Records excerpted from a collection
....

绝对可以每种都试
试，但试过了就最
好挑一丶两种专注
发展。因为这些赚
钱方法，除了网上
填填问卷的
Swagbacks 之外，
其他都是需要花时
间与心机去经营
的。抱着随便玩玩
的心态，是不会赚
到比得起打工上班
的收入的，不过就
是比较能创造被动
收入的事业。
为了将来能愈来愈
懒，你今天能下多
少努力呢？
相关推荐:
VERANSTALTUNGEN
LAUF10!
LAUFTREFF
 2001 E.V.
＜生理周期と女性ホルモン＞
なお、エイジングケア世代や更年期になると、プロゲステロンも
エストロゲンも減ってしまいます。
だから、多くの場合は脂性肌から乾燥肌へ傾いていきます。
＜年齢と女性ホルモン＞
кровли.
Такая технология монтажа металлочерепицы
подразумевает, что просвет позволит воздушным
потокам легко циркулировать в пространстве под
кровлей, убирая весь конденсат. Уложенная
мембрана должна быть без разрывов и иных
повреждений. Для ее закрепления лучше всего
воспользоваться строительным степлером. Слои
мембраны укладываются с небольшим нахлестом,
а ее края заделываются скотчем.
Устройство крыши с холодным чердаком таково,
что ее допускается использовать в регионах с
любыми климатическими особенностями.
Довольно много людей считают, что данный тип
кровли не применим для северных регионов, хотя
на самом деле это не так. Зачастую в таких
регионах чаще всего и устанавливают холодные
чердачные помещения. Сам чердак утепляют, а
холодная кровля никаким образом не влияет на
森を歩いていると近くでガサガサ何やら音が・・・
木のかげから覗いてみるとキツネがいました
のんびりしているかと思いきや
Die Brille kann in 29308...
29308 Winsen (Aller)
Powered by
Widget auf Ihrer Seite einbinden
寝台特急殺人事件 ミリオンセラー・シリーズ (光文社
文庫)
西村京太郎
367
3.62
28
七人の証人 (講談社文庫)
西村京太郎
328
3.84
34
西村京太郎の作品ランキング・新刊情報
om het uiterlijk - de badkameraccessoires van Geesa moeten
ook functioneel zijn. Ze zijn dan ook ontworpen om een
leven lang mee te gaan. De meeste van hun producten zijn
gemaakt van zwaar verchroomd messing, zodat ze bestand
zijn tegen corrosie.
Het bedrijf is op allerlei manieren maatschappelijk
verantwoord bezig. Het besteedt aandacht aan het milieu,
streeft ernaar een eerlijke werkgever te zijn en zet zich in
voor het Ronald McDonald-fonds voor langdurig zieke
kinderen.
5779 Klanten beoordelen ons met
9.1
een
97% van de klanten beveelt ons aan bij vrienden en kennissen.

....

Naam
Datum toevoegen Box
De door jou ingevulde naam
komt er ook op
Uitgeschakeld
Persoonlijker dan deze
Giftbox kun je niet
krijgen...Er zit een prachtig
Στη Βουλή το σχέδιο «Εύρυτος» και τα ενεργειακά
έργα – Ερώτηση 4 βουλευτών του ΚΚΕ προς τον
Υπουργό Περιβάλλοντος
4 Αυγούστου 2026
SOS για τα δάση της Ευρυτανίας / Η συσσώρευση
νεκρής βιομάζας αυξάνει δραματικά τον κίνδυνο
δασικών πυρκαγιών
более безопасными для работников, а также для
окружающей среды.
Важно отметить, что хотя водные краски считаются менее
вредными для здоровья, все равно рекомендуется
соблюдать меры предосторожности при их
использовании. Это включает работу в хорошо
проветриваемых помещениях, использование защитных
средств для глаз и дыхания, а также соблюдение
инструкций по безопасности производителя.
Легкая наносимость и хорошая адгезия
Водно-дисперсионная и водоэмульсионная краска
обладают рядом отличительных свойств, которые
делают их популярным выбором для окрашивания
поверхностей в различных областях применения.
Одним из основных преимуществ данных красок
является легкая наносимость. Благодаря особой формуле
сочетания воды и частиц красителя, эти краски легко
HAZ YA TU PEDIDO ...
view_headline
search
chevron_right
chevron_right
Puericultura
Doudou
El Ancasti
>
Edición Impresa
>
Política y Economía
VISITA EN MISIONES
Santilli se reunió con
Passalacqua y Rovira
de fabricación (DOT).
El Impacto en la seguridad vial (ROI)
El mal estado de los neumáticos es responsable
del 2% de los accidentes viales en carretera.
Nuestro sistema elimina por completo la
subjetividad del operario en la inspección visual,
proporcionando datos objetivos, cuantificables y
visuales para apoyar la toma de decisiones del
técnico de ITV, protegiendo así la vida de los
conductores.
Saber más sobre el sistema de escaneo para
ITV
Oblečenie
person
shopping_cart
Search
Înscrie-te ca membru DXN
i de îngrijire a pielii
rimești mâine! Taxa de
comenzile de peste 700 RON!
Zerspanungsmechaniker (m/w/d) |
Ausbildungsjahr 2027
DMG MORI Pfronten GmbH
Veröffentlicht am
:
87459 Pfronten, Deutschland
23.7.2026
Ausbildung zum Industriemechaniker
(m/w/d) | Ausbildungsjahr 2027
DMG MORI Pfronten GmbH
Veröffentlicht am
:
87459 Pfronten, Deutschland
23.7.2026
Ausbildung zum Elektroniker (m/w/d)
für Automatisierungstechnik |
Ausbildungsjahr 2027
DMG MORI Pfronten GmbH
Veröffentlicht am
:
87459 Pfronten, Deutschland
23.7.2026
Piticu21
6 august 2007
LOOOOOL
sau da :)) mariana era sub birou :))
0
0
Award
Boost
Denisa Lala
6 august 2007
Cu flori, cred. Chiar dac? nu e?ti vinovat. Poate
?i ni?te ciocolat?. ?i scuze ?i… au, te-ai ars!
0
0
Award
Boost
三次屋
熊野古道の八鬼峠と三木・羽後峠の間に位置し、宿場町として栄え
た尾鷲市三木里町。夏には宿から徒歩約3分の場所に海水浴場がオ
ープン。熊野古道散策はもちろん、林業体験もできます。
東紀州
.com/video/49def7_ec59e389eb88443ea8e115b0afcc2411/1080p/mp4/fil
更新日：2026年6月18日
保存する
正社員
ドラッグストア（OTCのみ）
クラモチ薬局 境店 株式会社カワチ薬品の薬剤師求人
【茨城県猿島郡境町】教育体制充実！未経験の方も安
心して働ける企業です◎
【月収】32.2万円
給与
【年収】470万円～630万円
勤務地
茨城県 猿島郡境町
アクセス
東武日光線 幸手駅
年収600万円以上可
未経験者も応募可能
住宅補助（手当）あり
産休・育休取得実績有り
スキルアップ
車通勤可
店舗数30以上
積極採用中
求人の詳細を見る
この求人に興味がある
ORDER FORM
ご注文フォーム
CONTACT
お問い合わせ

....

* [What you should do]: What is the number of lines in the entries above that contain the word "краски"? Answer with that number only.

* [Task answer]: 2